=== Begin Enclosure ===

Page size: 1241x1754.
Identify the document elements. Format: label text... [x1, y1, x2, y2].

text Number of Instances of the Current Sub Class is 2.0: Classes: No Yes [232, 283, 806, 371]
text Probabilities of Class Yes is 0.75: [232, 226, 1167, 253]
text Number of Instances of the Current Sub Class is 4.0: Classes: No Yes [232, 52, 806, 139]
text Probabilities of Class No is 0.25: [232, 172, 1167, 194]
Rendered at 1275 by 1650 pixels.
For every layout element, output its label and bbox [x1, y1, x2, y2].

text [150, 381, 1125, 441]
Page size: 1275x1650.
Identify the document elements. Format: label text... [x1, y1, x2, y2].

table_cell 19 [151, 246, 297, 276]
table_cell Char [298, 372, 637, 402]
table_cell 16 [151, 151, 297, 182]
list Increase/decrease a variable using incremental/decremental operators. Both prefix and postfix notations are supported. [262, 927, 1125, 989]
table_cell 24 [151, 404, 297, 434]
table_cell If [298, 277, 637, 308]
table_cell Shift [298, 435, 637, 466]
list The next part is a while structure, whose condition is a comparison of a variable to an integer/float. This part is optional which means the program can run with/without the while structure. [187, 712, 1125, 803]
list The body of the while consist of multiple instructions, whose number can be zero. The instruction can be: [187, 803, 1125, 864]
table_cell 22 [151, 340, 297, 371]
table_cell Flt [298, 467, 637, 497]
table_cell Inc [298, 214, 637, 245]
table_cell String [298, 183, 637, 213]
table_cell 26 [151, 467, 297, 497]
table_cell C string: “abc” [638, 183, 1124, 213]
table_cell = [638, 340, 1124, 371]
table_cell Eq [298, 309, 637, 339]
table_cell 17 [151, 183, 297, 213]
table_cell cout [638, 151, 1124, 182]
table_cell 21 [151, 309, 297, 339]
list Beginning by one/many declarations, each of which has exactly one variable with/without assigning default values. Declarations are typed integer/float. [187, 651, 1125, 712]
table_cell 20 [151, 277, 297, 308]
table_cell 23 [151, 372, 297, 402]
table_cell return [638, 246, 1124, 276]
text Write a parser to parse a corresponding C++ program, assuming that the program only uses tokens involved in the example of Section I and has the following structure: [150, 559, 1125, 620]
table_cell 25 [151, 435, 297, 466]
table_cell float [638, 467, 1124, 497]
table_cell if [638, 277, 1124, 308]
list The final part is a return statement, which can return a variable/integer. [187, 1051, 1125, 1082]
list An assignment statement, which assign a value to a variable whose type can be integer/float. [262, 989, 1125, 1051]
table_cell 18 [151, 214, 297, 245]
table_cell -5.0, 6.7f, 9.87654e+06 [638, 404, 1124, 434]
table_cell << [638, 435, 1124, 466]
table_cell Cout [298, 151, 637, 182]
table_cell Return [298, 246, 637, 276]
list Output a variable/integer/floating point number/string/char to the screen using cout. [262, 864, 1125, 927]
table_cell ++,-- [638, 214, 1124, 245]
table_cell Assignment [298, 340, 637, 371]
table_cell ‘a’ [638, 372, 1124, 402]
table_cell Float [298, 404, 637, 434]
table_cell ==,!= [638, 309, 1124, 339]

=== End Enclosure ===

▶ [THE TASK] Among the lines above, which contain the word "text"? Copy every one.

▶ [EXERCISE OUTPUT]
Identify the document elements. Format: label text... [x1, y1, x2, y2].
text Number of Instances of the Current Sub Class is 2.0: Classes: No Yes [232, 283, 806, 371]
text Probabilities of Class Yes is 0.75: [232, 226, 1167, 253]
text Number of Instances of the Current Sub Class is 4.0: Classes: No Yes [232, 52, 806, 139]
text Probabilities of Class No is 0.25: [232, 172, 1167, 194]
text [150, 381, 1125, 441]
Identify the document elements. Format: label text... [x1, y1, x2, y2].
text Write a parser to parse a corresponding C++ program, assuming that the program only uses tokens involved in the example of Section I and has the following structure: [150, 559, 1125, 620]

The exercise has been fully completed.